Air Canada Provides Initial Reaction To Onex Counterbid

5th Nov 1999

Air Canada announces that it has, on a preliminary basis, reviewed the revised terms of the Onex/AMR offer for the shares of Air Canada announced earlier this morning. While Air Canada will make a more detailed announcement later today, its preliminary observations regarding the revised Onex/AMR offer as follows:

1) The increase of the “sticker price” to $17.50 per share does not provide significantly more value.

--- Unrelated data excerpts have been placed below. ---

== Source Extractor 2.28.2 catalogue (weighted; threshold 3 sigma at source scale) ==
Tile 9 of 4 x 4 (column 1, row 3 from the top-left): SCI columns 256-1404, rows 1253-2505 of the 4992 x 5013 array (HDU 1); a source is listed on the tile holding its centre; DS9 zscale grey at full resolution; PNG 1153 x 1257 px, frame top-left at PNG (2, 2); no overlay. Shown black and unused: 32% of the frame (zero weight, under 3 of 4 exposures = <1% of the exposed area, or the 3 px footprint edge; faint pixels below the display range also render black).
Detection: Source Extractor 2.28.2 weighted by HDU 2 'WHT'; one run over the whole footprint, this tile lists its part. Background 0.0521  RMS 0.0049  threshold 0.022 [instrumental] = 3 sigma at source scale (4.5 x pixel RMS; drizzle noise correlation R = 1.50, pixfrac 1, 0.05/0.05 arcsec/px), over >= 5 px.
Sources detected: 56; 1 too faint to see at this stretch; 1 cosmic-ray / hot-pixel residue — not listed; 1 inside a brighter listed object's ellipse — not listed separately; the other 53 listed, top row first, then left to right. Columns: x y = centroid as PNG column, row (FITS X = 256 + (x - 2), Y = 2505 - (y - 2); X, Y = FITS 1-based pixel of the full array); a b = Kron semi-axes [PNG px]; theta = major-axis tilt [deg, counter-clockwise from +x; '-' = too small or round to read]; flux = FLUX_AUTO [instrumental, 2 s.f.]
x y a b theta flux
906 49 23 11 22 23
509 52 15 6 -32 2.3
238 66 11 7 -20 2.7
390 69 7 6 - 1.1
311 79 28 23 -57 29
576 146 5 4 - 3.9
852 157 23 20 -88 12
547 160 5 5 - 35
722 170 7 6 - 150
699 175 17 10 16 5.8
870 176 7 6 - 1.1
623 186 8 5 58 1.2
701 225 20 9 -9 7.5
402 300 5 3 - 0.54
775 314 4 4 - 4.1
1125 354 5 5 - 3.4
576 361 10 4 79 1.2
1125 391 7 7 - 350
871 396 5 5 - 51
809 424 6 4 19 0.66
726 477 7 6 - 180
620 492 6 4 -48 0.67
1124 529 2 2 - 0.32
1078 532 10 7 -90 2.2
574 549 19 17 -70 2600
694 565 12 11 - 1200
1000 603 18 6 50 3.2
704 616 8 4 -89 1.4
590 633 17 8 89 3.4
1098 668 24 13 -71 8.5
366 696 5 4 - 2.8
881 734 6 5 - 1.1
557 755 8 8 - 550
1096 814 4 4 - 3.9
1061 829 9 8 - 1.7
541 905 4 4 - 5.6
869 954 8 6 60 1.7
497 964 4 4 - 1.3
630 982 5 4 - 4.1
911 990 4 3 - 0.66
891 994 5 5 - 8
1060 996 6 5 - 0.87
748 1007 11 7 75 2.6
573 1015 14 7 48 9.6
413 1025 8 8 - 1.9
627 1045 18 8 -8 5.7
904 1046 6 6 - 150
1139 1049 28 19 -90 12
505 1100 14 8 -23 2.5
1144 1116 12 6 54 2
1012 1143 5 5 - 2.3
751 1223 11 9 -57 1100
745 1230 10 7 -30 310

The revised offer involves no more than the addition of $100 million financed by AMR, which translates into no more than approximately an additional $0.50 per Air Canada share in cash on a pro rata basis, assuming the purchase of all AMR rights by Air Canada shareholders.

2) The fully diluted interest of Air Canada shareholders in the continuing entity following the revised Onex/AMR offer would go up by only 1.6% to 61.7%, compared with 60.1% under the offer as it stood yesterday. This compares with a 90% fully diluted interest under the Air Canada proposal as it currently stands.

3) The revised Onex/AMR offer is to be open for acceptance for 10 days after mailing, expected to be completed next week. However, this offer is conditional on Onex attacking and unwinding the very beneficial arrangements entered into by Air Canada with its Star Alliance partners. In Air Canada`s view, this is an extremely remote possibility and, as a practical matter, this condition cannot possibly be satisfied in the timeframe of the revised offer, if at all.

4) The revised Onex/AMR offer would continue to add $544 million of additional Airco debt to Air Canada`s balance sheet.


“There is little incremental value added by the revised Onex offer, while Onex would have the market believe that its price has gone up by $4.50. This kind of meaningless change, through a highly conditional bid, is another attempt to mislead the market,” said Robert Milton, President and Chief Executive Officer. “Air Canada will complete a detailed review of the new Onex/AMR offer, and will advise shareholders later today regarding its Board`s position on the new offer and any response that Air Canada may make.”

In response to comments made by Mr. Gerald Schwartz, on a teleconference call earlier today, relating to one of the conditions of the share buyback offer, Air Canada states that this condition is a customary condition typically found in share buy back offers for tax reasons. Mr. Schwartz`s comments are completely unfounded and Air Canada fully expects this condition to be fulfilled.